Please return exactly the line that contains "I'd like to" and every line after it, through the last line of the records below, with no pictures.

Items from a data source

┄┄┄┄┄┄

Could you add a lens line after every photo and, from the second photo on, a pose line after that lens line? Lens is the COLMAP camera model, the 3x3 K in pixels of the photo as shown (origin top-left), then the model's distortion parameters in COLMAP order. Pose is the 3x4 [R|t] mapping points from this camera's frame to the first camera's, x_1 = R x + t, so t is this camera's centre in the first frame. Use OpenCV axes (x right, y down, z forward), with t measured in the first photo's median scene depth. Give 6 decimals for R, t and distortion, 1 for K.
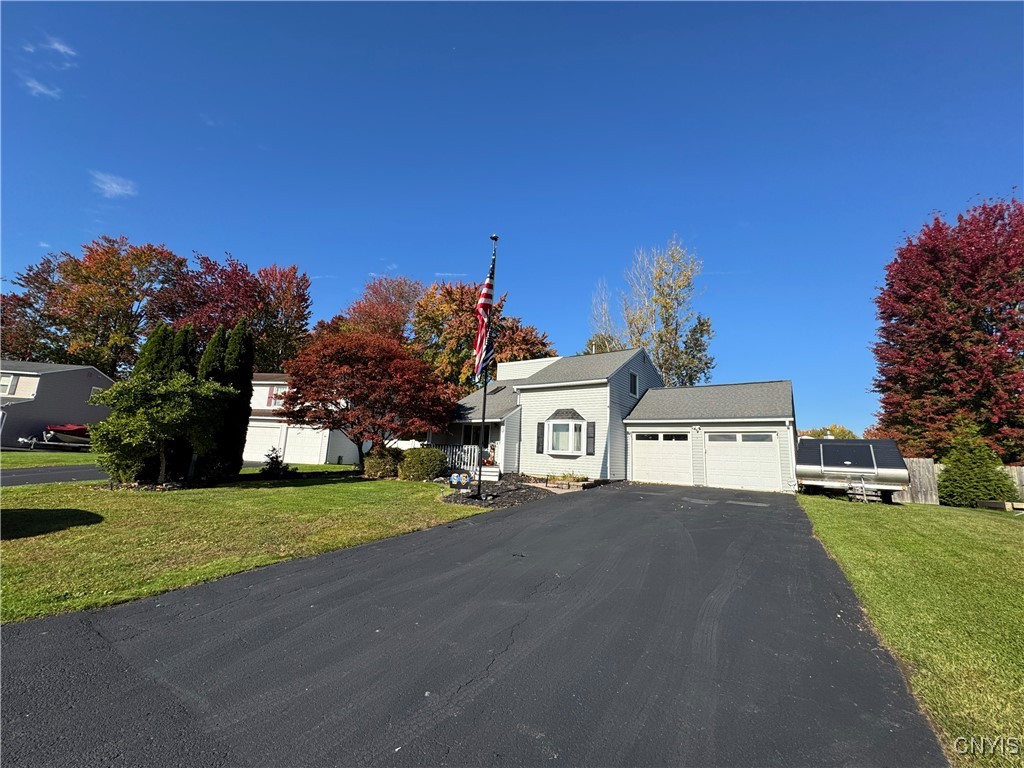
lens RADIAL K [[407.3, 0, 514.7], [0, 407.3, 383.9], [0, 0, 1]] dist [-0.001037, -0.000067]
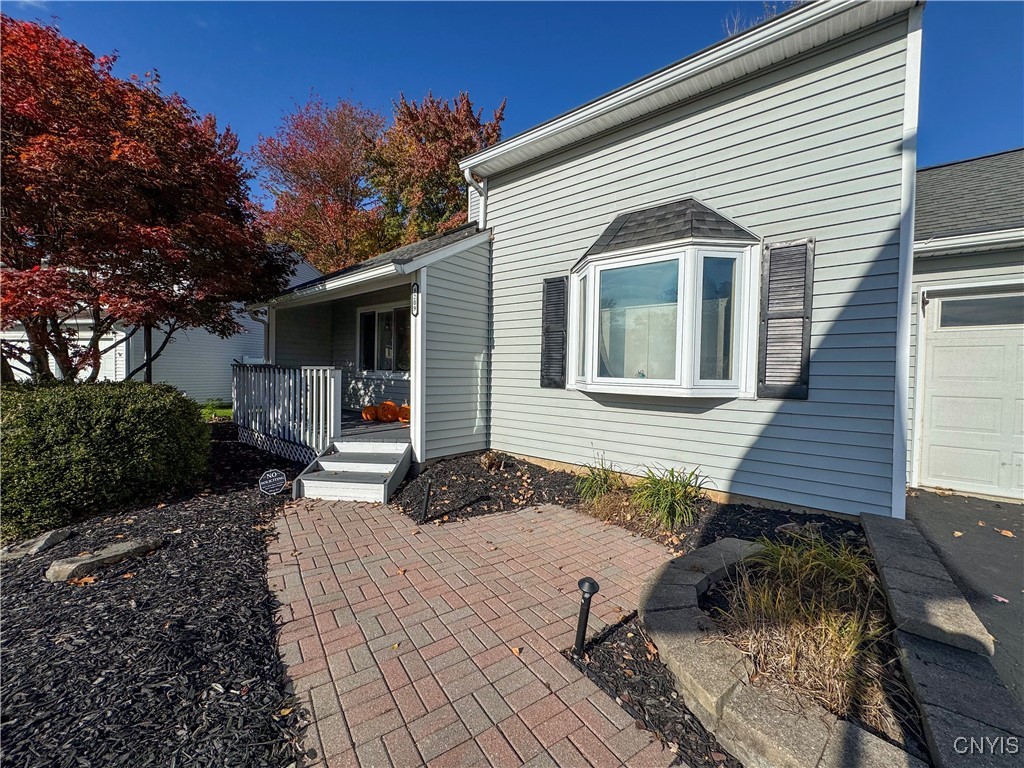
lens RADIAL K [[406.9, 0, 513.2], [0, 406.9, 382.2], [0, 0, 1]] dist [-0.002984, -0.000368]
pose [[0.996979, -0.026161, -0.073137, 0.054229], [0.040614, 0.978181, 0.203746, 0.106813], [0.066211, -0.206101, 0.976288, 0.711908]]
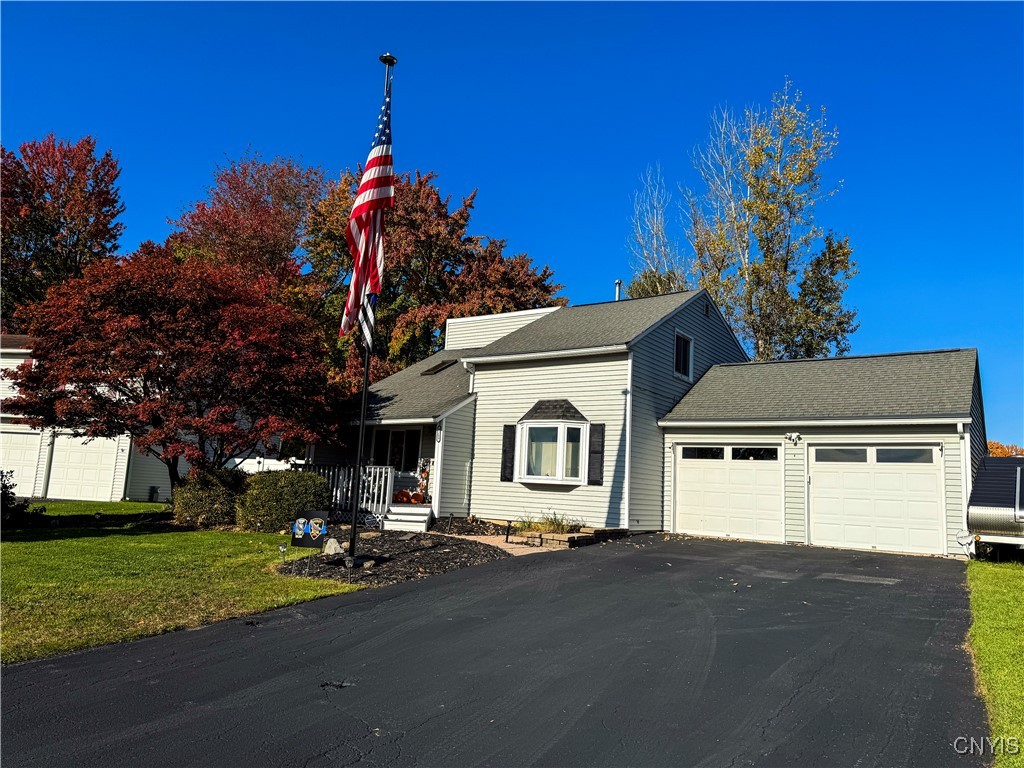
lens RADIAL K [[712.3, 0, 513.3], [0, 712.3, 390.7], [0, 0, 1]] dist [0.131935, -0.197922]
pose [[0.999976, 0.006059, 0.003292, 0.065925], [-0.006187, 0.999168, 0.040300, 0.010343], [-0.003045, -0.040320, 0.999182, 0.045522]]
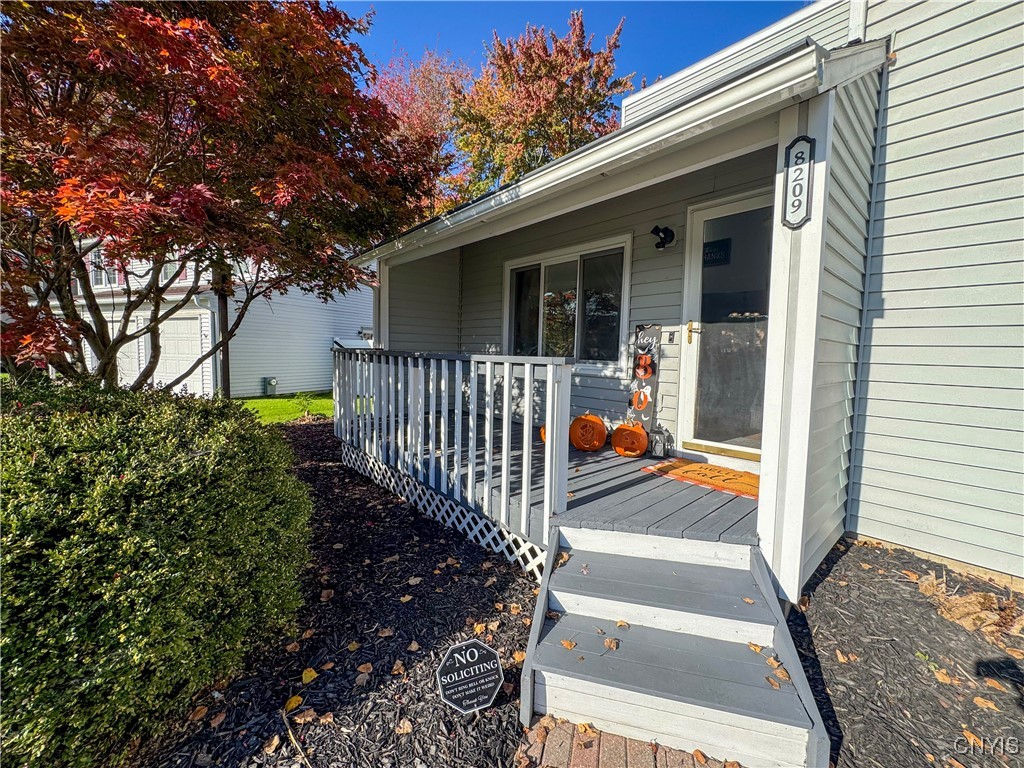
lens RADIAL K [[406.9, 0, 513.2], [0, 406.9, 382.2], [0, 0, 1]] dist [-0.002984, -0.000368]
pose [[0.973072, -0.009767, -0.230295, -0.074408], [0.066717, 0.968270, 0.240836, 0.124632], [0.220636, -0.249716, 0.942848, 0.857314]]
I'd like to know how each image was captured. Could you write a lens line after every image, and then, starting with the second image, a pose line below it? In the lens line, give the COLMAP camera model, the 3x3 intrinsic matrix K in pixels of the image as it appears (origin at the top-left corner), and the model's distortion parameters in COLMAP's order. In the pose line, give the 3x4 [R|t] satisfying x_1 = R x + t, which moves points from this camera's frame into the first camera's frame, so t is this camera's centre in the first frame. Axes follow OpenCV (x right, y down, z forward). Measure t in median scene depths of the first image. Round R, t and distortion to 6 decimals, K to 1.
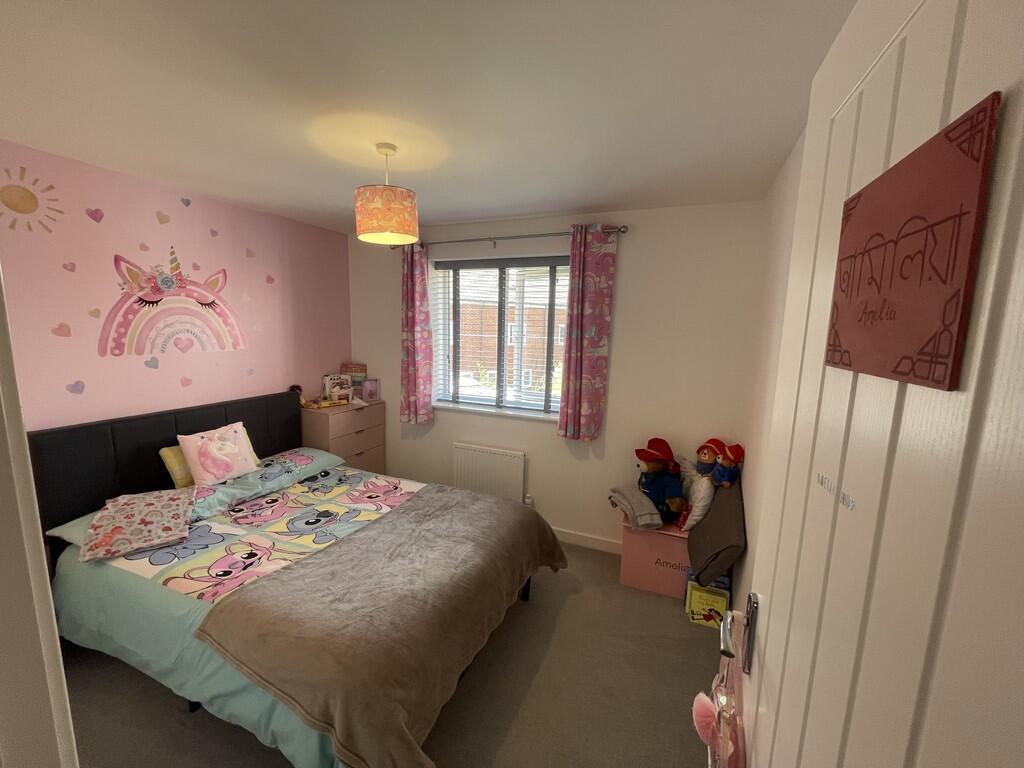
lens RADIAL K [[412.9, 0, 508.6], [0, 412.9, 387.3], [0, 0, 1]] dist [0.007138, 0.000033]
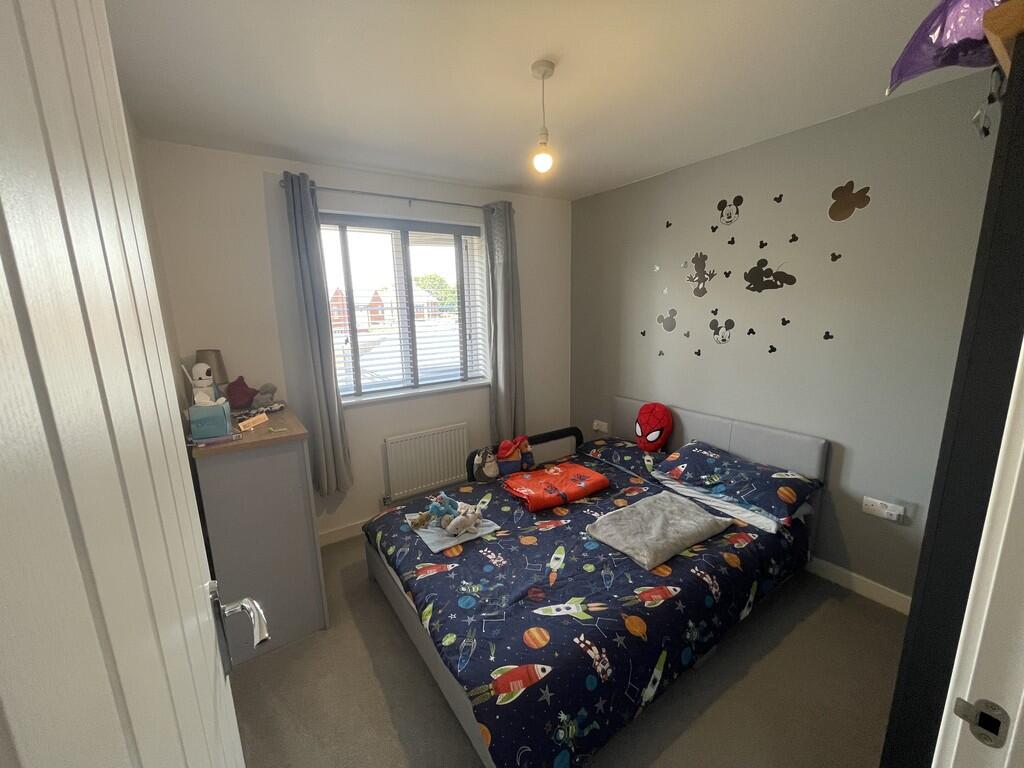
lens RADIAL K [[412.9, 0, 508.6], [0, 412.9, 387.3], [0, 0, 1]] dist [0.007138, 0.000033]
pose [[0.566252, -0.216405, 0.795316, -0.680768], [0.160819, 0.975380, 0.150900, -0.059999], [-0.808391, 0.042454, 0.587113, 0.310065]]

┄┄┄┄┄┄

#### Answer to this problem:
I'd like to know how each image was captured. Could you write a lens line after every image, and then, starting with the second image, a pose line below it? In the lens line, give the COLMAP camera model, the 3x3 intrinsic matrix K in pixels of the image as it appears (origin at the top-left corner), and the model's distortion parameters in COLMAP's order. In the pose line, give the 3x4 [R|t] satisfying x_1 = R x + t, which moves points from this camera's frame into the first camera's frame, so t is this camera's centre in the first frame. Axes follow OpenCV (x right, y down, z forward). Measure t in median scene depths of the first image. Round R, t and distortion to 6 decimals, K to 1.
lens RADIAL K [[412.9, 0, 508.6], [0, 412.9, 387.3], [0, 0, 1]] dist [0.007138, 0.000033]
lens RADIAL K [[412.9, 0, 508.6], [0, 412.9, 387.3], [0, 0, 1]] dist [0.007138, 0.000033]
pose [[0.566252, -0.216405, 0.795316, -0.680768], [0.160819, 0.975380, 0.150900, -0.059999], [-0.808391, 0.042454, 0.587113, 0.310065]]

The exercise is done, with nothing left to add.